Ces rencontres ont commencé par des personnes qui, elles, se sont lancées dans le métier juste après la deuxième guerre. Elles ont, pour la plupart, terminé leur vie professionnelle, mais pour la plupart aussi, s'y sont fortement investies durant plus de quarante ans, ce qui constitue de nos jours quelque chose d'assez différent de ce qui projettent, par exemple aujourd'hui, les jeunes adultes d'une trentaine d'années - on ne parle plus guère, de nos jours, de « carrière », mais cependant, les vies professionnelles de ceux que nous allons voir ont cette forme, et peut-être sont-elles les dernières.
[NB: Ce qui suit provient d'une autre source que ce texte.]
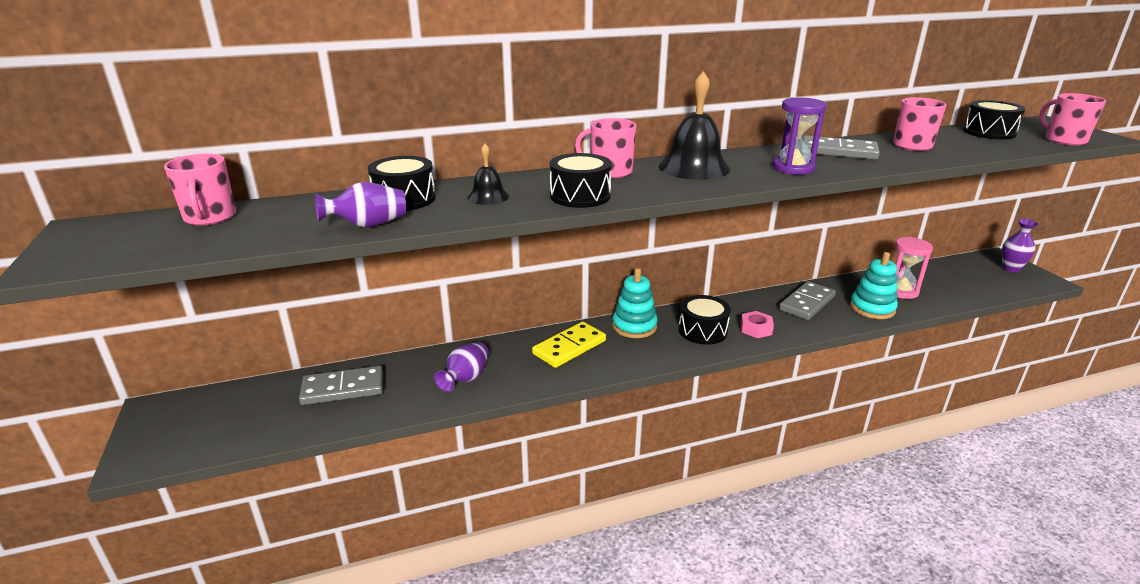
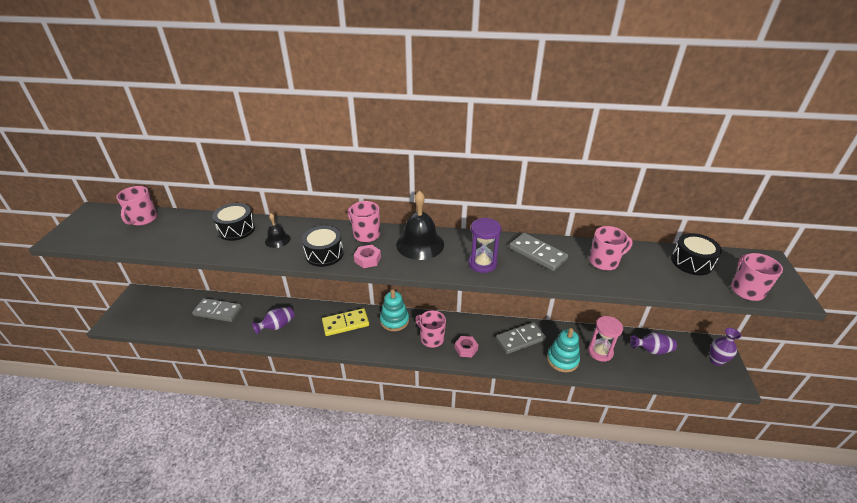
camera: 25 degrees right, 10 degrees up
purple vase [315,182,406,228] -> purple vase moved to [630,332,677,355]
black drum [678,295,731,345] -> pink mug [415,310,446,348]
none -> pink nut [354,245,381,268]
Nous arrivons, nous nous présentons, nous posons notre matériel et nos questions : et eux parlent, nous renseignent, nous expliquent, nous indiquent les tracas (administratifs, fiscaux, transports, remises offices retours...), les volontés et les désirs, les nécessités et les gageures qu'ils eurent à affronter, et ils le font avec humour, humilité ou verve, parfois émotion et troubles... L'irruption de la mémoire, du passé, des disparus, et tout cela ici, dans ce lieu-là (qu'ils nous décrivent parfois car ils peuvent n'être plus, ces lieux), avec ces mains, ces yeux et cette voix-là.

Ces gens, nous les photographions, nous les enregistrons,nous les aidons parfois à verser à l'Imec leur fonds d'archives afin de garder, pour tous ceux qui suivront, une trace et une vérité, et pour les chercheurs des bases solides et des traits d'union entre leurs objets et ceux qu'ils trouveront alors. La mémoire de la librairie contemporaine et son site, c'est une place faite au passé récent d'une profession et de lieux qui vivent et transportent toute l'histoire du monde.